- YOUR INSTRUCTIONS: Restate word for word the lines below from the one that has "4: (867, 322, 58.05)" through the one that has "19: (293, 525, 55.25)", keeping both and dropping all pictures.
** Opening INPUT DATA block **
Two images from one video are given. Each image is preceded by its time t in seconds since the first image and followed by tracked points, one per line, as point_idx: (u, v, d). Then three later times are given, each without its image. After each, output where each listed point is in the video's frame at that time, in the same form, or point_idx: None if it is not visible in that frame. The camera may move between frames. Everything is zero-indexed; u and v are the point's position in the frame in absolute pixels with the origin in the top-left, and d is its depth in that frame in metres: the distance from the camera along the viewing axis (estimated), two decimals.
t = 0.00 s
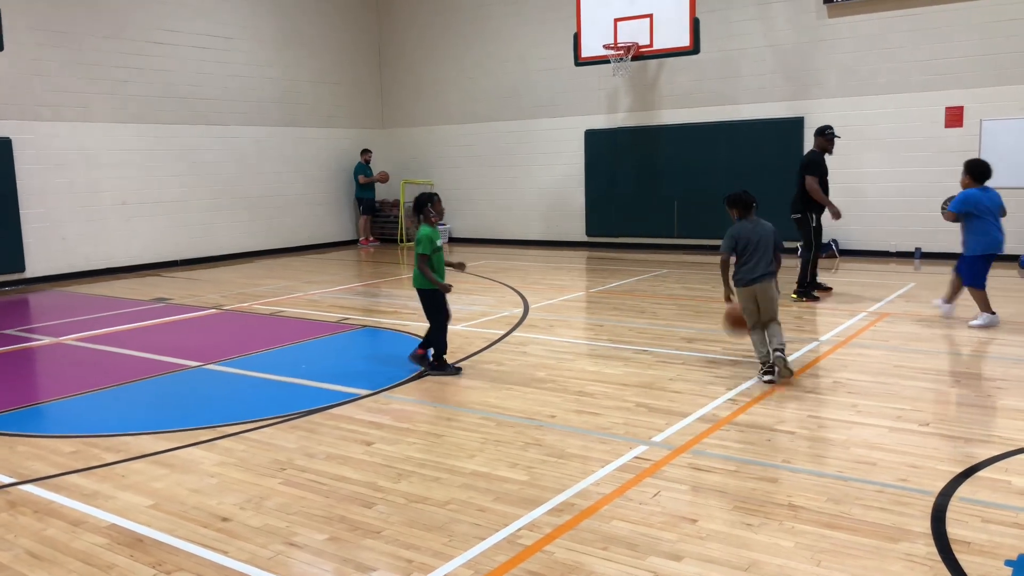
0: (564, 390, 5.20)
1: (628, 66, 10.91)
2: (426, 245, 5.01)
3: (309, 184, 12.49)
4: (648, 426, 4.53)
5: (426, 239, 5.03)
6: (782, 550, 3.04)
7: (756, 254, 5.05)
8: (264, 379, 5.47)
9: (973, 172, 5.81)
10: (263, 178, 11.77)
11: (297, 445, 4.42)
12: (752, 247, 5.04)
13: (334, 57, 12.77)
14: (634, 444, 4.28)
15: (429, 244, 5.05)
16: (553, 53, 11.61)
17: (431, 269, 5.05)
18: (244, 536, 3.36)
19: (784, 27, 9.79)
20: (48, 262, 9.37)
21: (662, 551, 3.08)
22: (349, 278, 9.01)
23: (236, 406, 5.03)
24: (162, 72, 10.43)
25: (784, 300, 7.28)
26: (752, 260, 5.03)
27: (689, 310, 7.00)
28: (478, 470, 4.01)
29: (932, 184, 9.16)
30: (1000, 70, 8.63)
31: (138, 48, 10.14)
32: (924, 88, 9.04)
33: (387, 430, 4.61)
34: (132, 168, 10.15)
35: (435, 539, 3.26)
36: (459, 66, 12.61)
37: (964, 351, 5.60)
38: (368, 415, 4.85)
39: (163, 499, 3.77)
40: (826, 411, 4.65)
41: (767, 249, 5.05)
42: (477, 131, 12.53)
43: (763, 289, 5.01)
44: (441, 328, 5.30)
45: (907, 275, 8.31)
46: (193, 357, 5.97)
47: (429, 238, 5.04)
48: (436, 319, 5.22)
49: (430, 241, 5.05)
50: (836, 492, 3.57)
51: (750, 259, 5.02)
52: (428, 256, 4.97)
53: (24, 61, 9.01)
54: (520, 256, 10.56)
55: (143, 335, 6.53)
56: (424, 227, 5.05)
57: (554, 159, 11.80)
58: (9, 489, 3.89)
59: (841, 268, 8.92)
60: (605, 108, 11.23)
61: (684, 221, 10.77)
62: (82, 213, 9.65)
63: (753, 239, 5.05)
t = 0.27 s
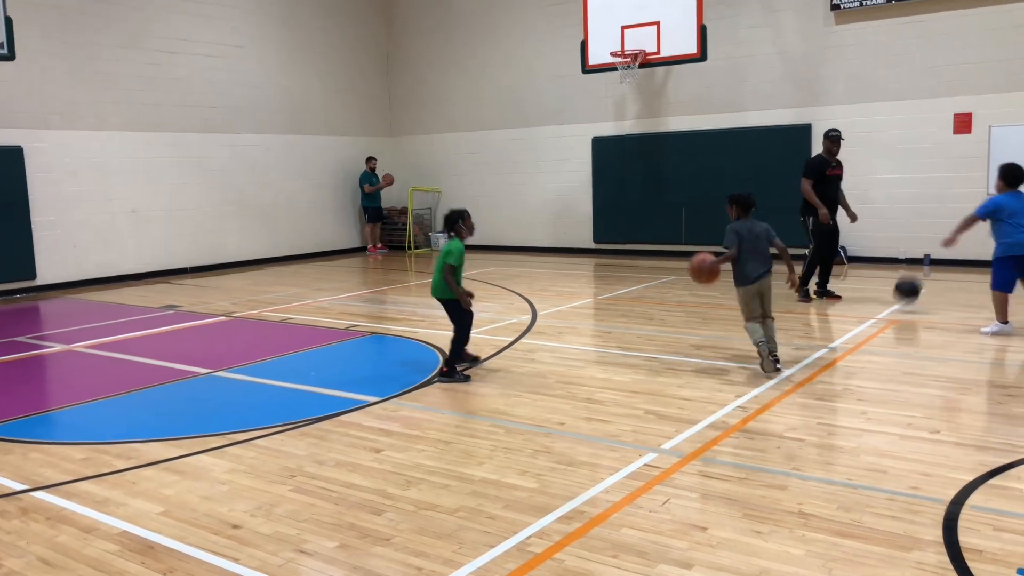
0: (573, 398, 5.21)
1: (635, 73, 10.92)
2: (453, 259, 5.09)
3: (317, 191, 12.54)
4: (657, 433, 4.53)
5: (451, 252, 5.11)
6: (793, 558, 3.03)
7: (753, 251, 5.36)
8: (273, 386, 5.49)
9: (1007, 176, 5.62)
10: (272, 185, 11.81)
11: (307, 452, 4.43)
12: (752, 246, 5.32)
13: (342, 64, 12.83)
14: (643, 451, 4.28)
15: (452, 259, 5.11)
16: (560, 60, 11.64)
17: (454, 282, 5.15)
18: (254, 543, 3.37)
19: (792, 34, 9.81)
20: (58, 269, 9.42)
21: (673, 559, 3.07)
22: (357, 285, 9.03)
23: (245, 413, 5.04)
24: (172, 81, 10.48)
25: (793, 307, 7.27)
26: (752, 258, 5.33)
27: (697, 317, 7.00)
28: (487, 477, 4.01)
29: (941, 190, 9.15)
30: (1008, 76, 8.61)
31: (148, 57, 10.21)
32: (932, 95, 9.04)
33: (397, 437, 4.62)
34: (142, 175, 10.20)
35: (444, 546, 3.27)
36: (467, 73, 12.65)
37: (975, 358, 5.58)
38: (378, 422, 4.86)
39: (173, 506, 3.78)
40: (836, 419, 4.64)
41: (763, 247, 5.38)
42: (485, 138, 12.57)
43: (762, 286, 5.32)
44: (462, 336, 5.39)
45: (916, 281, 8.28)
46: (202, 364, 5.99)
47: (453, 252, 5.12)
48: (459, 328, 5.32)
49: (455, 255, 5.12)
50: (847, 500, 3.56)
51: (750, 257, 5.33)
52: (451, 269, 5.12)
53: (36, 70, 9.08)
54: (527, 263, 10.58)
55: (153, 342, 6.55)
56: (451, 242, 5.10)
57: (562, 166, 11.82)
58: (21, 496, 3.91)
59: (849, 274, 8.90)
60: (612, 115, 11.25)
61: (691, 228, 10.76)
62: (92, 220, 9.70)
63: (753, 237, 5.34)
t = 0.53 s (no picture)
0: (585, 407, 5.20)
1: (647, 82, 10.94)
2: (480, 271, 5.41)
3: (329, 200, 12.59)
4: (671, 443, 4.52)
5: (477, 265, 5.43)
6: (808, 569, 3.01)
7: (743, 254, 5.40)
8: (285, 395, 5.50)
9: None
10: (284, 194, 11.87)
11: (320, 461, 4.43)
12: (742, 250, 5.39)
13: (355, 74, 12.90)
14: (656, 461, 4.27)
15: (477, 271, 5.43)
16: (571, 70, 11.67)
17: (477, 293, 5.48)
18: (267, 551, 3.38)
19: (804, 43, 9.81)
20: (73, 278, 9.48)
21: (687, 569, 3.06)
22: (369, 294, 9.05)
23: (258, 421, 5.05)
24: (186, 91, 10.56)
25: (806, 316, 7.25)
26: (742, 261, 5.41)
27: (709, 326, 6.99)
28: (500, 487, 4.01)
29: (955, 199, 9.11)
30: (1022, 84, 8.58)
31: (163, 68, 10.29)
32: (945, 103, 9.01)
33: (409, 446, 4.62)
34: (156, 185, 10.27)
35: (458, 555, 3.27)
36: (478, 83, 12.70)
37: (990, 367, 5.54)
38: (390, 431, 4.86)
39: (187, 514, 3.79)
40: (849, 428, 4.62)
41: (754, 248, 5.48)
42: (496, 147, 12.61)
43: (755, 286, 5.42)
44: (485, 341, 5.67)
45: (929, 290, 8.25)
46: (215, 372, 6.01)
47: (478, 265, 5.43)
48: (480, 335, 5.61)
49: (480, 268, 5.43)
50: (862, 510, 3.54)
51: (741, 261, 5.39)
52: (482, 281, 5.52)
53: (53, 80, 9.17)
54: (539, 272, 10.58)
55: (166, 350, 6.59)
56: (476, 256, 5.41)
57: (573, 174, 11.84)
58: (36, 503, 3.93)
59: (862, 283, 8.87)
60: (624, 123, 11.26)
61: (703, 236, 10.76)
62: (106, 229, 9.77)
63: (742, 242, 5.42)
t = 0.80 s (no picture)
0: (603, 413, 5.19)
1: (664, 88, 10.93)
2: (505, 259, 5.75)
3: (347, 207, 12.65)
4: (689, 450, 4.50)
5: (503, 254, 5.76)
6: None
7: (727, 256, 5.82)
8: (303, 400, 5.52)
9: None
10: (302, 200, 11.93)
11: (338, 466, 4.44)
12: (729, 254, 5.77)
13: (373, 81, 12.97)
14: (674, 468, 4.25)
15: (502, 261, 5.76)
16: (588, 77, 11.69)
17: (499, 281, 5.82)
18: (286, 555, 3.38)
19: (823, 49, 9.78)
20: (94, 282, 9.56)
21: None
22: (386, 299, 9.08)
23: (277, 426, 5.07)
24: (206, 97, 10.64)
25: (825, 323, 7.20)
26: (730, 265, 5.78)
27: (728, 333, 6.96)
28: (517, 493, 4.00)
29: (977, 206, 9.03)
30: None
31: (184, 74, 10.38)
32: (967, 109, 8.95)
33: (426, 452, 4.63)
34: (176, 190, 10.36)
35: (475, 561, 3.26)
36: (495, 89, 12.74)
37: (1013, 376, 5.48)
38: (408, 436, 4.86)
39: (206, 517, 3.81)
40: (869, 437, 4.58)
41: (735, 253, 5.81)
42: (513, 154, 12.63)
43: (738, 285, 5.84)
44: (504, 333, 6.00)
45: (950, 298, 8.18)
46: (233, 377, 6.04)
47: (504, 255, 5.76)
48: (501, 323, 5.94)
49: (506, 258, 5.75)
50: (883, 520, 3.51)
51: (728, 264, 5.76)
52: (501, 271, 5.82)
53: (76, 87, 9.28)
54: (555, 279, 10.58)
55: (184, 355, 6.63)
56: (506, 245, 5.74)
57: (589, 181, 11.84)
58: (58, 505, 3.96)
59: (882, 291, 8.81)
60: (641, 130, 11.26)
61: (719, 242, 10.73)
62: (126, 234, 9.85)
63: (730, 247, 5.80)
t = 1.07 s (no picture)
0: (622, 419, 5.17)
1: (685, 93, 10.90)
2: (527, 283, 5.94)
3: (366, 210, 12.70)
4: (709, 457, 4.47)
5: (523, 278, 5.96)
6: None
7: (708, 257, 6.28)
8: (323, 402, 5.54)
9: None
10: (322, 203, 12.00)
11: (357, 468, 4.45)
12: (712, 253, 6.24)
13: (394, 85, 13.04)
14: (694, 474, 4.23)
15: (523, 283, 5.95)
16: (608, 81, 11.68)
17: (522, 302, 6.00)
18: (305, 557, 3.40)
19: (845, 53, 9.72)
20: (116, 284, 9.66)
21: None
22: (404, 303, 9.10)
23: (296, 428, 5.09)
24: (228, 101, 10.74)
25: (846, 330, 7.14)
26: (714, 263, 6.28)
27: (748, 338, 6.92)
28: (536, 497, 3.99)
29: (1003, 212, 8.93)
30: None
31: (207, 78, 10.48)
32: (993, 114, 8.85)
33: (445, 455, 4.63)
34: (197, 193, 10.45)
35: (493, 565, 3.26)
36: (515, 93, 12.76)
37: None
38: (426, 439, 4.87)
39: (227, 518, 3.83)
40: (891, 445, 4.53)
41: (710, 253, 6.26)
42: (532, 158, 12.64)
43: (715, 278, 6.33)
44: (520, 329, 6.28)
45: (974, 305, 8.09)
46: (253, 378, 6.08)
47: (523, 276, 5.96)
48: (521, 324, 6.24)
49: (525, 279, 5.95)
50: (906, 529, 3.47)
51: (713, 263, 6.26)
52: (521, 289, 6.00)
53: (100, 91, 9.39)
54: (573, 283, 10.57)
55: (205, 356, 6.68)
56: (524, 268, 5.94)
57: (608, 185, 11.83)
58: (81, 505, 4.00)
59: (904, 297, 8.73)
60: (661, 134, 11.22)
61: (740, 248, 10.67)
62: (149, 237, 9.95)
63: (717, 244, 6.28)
** Closing INPUT DATA block **
** Opening INPUT DATA block **
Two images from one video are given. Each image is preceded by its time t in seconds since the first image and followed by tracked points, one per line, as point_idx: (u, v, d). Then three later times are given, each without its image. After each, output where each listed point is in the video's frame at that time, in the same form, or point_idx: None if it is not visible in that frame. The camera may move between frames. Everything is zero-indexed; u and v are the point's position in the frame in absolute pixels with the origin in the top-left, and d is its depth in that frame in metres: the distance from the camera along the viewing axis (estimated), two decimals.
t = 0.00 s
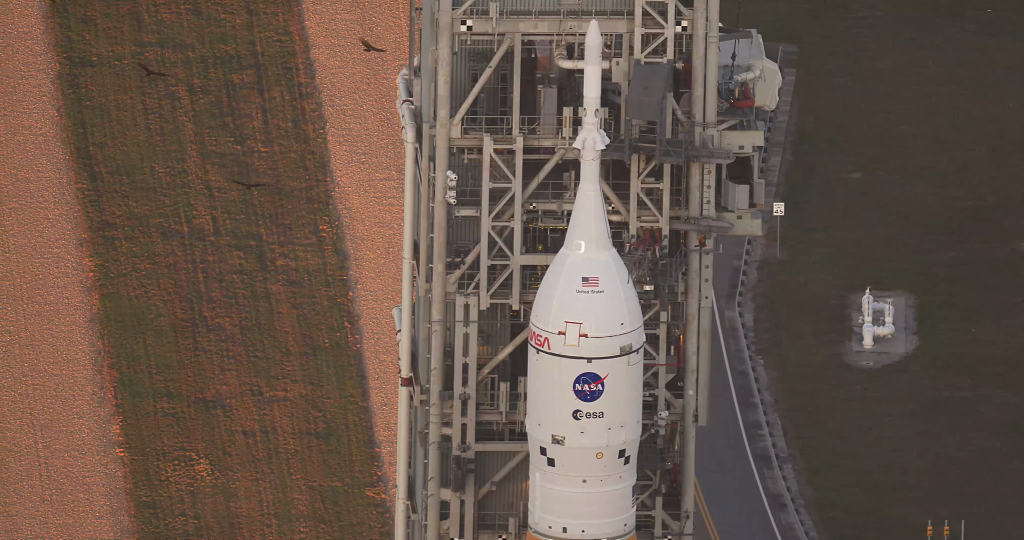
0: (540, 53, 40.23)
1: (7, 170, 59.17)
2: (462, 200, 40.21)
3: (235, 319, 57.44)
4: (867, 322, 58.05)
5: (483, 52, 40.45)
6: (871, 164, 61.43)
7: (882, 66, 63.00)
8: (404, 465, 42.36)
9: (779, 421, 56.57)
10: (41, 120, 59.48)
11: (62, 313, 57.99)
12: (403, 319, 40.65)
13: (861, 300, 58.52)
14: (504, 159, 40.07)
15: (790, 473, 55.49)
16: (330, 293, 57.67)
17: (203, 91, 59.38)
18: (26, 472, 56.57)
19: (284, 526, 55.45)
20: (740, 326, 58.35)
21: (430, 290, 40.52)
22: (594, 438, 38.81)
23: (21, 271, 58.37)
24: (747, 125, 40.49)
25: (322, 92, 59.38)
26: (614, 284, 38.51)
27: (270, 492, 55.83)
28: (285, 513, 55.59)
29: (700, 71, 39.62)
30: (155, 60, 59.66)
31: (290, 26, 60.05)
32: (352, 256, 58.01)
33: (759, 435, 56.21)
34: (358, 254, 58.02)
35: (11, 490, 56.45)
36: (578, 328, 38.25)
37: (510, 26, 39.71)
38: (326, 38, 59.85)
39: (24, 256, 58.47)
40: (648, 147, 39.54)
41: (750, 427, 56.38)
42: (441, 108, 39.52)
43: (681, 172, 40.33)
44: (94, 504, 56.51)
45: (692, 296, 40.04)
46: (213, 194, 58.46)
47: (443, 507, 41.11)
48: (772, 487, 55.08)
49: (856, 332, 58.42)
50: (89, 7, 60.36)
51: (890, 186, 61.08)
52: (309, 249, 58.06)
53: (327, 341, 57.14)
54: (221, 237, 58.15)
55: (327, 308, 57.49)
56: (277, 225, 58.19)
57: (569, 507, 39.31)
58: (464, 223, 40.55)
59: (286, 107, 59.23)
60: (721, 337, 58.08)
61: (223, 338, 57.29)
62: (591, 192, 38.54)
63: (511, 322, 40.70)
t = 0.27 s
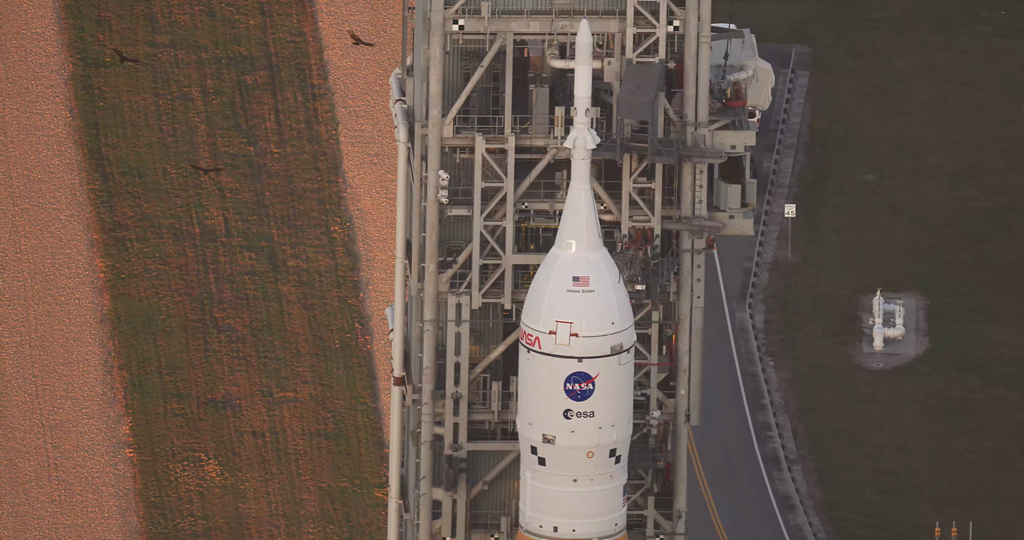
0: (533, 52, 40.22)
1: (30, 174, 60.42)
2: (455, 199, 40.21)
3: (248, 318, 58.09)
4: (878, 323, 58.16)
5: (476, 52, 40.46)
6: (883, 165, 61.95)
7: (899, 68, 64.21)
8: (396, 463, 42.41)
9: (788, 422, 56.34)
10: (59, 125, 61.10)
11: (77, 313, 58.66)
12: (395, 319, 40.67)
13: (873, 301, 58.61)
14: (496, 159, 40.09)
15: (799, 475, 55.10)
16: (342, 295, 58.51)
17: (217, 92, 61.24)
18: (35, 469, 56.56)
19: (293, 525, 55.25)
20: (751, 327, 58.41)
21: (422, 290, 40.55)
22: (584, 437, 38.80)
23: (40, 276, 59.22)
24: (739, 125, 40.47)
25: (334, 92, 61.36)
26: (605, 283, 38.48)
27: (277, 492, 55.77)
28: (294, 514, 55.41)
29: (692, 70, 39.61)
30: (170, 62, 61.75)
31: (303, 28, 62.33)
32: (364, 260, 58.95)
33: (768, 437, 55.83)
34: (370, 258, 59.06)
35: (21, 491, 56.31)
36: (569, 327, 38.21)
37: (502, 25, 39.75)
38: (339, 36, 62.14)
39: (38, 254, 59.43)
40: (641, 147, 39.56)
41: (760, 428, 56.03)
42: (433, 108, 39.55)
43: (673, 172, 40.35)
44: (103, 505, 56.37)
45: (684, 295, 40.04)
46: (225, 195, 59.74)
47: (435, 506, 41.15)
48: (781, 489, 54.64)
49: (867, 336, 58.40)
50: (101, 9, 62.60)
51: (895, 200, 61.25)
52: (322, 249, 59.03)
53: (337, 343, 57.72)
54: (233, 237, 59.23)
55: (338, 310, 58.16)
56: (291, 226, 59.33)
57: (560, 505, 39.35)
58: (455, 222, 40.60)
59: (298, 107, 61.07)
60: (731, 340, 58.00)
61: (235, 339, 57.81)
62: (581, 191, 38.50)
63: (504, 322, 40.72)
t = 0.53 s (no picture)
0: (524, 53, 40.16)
** Closing INPUT DATA block **
- OUTPUT BELOW:
4: (867, 322, 58.05)
5: (483, 52, 40.45)
6: (871, 164, 61.43)
7: (882, 66, 63.00)
8: (404, 465, 42.36)
9: (779, 421, 56.57)
10: (41, 120, 59.48)
11: (62, 313, 57.99)
12: (403, 319, 40.65)
13: (861, 300, 58.52)
14: (504, 159, 40.07)
15: (790, 473, 55.49)
16: (330, 293, 57.67)
17: (203, 91, 59.38)
18: (26, 472, 56.57)
19: (284, 526, 55.45)
20: (740, 326, 58.35)
21: (430, 290, 40.52)
22: (594, 438, 38.81)
23: (21, 271, 58.37)
24: (747, 125, 40.49)
25: (322, 92, 59.38)
26: (614, 284, 38.51)
27: (270, 492, 55.83)
28: (285, 513, 55.59)
29: (700, 71, 39.62)
30: (155, 60, 59.66)
31: (290, 26, 60.05)
32: (352, 256, 58.01)
33: (759, 435, 56.21)
34: (358, 254, 58.02)
35: (11, 490, 56.45)
36: (578, 328, 38.25)
37: (510, 26, 39.71)
38: (326, 38, 59.85)
39: (24, 256, 58.47)
40: (648, 147, 39.54)
41: (750, 427, 56.38)
42: (441, 108, 39.52)
43: (681, 172, 40.33)
44: (94, 504, 56.51)
45: (692, 296, 40.04)
46: (213, 194, 58.46)
47: (443, 507, 41.11)
48: (772, 487, 55.08)
49: (856, 332, 58.42)
50: (89, 7, 60.36)
51: (890, 186, 61.08)
52: (309, 249, 58.06)
53: (327, 341, 57.14)
54: (221, 237, 58.15)
55: (327, 308, 57.49)
56: (277, 225, 58.19)
57: (569, 507, 39.31)
58: (464, 223, 40.55)
59: (286, 107, 59.23)
60: (721, 337, 58.08)
61: (223, 338, 57.29)
62: (591, 192, 38.54)
63: (511, 322, 40.70)
t = 0.27 s
0: (533, 52, 40.22)
1: (30, 174, 60.42)
2: (455, 199, 40.21)
3: (248, 318, 58.09)
4: (878, 323, 58.16)
5: (476, 52, 40.46)
6: (883, 165, 61.95)
7: (899, 68, 64.21)
8: (396, 463, 42.41)
9: (788, 422, 56.34)
10: (59, 125, 61.10)
11: (77, 313, 58.66)
12: (395, 319, 40.67)
13: (873, 301, 58.61)
14: (496, 159, 40.09)
15: (799, 475, 55.10)
16: (342, 295, 58.51)
17: (217, 92, 61.24)
18: (35, 469, 56.56)
19: (293, 525, 55.25)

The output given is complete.